On West Island in Fairhaven Massachusetts were 400 pre-war cottages on 5000 square foot lots. Each cottage had its own cesspool and well. The soils of dense glacial till were so poor that no further development was permitted and the rest of the island was given to the State.
Eventually, the 400 cottages received electrical power and town water services which increased their use from 2 months to 12 months a year. Ultimately wastewater broke through to the surface and threatened the public health. The town’s treatment plant was too far away to solve the issue. With no apparent solution, property values plummeted.
The town manager, an engineer, was determined to resolve the problem. However, his challenges were geological, technical, regulatory, social and financial. They represented a complexity that would overwhelm most small communities. In short he found a permeable sand layer twenty feet below the surface which solved his disposal problem.

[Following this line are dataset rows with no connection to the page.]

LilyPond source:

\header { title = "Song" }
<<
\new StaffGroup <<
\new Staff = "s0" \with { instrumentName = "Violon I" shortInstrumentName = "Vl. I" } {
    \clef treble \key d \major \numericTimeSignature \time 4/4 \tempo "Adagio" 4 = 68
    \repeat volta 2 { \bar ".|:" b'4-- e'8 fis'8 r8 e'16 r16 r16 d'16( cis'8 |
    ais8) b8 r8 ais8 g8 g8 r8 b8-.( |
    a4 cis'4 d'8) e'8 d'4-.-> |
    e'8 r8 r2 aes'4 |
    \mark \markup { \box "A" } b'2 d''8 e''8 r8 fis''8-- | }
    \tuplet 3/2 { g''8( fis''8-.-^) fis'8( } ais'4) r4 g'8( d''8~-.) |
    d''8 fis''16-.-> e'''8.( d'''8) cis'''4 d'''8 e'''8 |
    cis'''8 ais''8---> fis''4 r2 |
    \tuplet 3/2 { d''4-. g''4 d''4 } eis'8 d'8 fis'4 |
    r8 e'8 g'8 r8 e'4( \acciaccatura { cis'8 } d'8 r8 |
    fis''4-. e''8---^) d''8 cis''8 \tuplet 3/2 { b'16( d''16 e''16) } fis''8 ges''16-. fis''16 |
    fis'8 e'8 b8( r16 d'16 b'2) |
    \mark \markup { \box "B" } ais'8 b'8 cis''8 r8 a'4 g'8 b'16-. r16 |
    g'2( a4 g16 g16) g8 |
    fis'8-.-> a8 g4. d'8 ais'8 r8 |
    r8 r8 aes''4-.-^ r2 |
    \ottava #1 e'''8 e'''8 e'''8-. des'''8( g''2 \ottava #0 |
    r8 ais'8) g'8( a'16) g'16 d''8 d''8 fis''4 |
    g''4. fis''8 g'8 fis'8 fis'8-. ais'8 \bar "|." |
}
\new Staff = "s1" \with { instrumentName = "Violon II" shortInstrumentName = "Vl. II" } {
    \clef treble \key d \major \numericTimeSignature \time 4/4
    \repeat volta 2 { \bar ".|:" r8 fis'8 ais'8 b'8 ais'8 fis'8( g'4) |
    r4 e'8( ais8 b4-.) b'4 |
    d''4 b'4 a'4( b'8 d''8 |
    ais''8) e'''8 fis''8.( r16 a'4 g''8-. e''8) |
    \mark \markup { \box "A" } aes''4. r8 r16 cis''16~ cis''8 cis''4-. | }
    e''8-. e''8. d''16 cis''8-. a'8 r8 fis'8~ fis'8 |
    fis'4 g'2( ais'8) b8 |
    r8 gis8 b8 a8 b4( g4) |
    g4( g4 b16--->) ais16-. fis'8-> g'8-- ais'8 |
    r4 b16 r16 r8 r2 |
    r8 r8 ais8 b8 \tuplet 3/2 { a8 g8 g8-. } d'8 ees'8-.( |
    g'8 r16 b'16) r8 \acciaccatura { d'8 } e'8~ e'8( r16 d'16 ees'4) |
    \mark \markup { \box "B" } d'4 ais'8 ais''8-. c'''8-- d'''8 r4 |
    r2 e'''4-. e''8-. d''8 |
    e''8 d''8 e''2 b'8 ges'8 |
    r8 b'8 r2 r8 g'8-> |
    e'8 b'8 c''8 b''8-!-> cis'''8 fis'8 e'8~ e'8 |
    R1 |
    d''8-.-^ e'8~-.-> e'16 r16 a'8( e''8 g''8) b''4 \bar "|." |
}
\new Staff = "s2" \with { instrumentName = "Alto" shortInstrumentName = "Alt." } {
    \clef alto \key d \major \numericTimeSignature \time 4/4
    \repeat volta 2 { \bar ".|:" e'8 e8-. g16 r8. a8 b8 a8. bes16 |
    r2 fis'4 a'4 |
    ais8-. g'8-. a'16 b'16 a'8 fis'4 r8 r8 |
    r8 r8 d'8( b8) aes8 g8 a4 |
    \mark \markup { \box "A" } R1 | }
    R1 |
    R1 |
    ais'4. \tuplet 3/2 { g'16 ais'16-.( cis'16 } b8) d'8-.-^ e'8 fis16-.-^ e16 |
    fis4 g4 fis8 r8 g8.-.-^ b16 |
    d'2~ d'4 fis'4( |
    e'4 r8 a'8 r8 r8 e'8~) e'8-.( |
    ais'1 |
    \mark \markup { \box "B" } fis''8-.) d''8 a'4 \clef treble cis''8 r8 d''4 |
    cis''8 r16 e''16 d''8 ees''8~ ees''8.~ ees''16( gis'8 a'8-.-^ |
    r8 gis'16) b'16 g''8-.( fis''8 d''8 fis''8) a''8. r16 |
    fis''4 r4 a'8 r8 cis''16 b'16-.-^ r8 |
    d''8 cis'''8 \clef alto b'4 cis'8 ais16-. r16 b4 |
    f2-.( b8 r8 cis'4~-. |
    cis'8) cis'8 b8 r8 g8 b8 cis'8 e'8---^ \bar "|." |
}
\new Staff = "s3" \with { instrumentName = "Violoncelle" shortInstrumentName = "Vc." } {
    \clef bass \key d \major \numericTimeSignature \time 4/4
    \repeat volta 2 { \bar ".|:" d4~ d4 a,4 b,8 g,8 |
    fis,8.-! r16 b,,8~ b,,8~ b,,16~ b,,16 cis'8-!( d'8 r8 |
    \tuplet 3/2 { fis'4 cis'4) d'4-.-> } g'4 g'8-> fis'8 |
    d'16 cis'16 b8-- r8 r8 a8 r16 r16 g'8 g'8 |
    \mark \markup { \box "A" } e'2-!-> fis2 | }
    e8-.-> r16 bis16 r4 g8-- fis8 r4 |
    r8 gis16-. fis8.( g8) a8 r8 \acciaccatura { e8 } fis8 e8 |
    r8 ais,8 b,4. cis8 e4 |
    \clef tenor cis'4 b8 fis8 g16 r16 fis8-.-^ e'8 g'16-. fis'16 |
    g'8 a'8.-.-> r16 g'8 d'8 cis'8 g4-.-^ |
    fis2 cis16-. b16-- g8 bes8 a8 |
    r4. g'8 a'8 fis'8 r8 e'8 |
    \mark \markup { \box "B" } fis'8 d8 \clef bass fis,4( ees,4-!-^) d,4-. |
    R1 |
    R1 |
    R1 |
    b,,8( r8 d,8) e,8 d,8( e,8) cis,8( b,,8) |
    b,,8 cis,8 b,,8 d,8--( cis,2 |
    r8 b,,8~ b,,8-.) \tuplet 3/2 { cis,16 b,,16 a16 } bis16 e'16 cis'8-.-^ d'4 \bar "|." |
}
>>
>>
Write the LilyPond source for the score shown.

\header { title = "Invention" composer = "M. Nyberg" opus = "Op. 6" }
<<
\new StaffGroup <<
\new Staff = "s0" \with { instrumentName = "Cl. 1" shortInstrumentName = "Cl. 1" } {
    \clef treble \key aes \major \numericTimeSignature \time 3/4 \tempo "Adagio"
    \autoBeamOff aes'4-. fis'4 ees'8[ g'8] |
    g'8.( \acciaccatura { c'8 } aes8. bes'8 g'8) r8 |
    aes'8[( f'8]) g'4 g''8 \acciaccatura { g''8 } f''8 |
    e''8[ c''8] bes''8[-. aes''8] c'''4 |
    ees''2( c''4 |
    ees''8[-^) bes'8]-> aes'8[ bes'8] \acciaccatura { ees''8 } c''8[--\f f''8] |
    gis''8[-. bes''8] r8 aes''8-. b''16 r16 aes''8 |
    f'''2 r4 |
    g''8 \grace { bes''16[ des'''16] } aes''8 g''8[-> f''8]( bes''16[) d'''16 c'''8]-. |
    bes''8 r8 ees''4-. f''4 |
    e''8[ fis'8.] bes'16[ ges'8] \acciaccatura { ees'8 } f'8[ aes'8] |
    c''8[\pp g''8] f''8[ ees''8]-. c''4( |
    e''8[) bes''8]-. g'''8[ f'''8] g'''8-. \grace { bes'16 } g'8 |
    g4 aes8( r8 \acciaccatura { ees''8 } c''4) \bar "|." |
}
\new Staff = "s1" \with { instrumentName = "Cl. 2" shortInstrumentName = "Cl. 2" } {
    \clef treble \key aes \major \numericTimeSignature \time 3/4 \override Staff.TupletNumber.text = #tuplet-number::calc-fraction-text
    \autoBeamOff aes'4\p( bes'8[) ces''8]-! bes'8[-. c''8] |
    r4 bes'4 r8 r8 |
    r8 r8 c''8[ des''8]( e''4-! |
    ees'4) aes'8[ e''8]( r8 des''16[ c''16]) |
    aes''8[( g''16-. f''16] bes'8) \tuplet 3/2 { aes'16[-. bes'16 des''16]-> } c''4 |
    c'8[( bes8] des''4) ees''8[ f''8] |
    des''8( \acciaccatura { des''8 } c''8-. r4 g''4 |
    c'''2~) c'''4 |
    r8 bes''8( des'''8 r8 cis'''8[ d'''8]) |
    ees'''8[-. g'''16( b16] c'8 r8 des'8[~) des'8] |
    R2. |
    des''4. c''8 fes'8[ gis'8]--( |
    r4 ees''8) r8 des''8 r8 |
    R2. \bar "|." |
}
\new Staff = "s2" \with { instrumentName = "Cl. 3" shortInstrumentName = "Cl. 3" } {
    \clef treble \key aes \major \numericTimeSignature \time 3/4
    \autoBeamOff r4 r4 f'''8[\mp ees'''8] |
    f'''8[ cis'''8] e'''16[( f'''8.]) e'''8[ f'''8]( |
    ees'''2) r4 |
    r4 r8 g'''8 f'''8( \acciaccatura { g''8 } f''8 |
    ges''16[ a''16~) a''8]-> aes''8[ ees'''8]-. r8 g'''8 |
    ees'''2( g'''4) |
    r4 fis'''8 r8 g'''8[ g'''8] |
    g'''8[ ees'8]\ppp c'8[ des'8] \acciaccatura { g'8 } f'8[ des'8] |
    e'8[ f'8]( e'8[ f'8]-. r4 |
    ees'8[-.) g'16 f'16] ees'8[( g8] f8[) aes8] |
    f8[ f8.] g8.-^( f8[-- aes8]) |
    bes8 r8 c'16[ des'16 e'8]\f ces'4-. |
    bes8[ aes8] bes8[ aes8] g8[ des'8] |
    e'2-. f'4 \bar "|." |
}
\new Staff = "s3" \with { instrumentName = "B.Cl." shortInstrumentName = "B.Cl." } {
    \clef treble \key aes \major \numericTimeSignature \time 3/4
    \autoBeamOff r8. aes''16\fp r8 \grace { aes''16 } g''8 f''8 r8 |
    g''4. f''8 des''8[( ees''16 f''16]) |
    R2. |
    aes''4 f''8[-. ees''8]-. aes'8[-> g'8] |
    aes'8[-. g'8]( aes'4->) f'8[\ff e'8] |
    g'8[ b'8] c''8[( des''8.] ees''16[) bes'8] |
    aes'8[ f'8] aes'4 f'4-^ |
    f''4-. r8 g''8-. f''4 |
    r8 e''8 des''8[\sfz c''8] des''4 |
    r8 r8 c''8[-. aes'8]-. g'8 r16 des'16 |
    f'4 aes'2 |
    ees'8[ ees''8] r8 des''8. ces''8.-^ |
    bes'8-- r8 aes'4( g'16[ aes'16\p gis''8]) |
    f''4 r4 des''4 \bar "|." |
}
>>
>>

He was able to procure Rural Utility Service grants and loans, however, they were not sufficient. Because a municipality can repair a public hazard on private land and charge the property owner for the betterment he worked with the property owners to develop a solution He organized a strategy wherein public health officials condemned the properties which allowed the town to impose a schedule of payments sufficient to complete the project. Once the project had been completed, responsibility for the system was transferred to the Fairhaven Department of Public Works. When it was completed the town manager reported that “property values increased 50% and in, some cases, quintupled.”
Everything that was done was available under current law.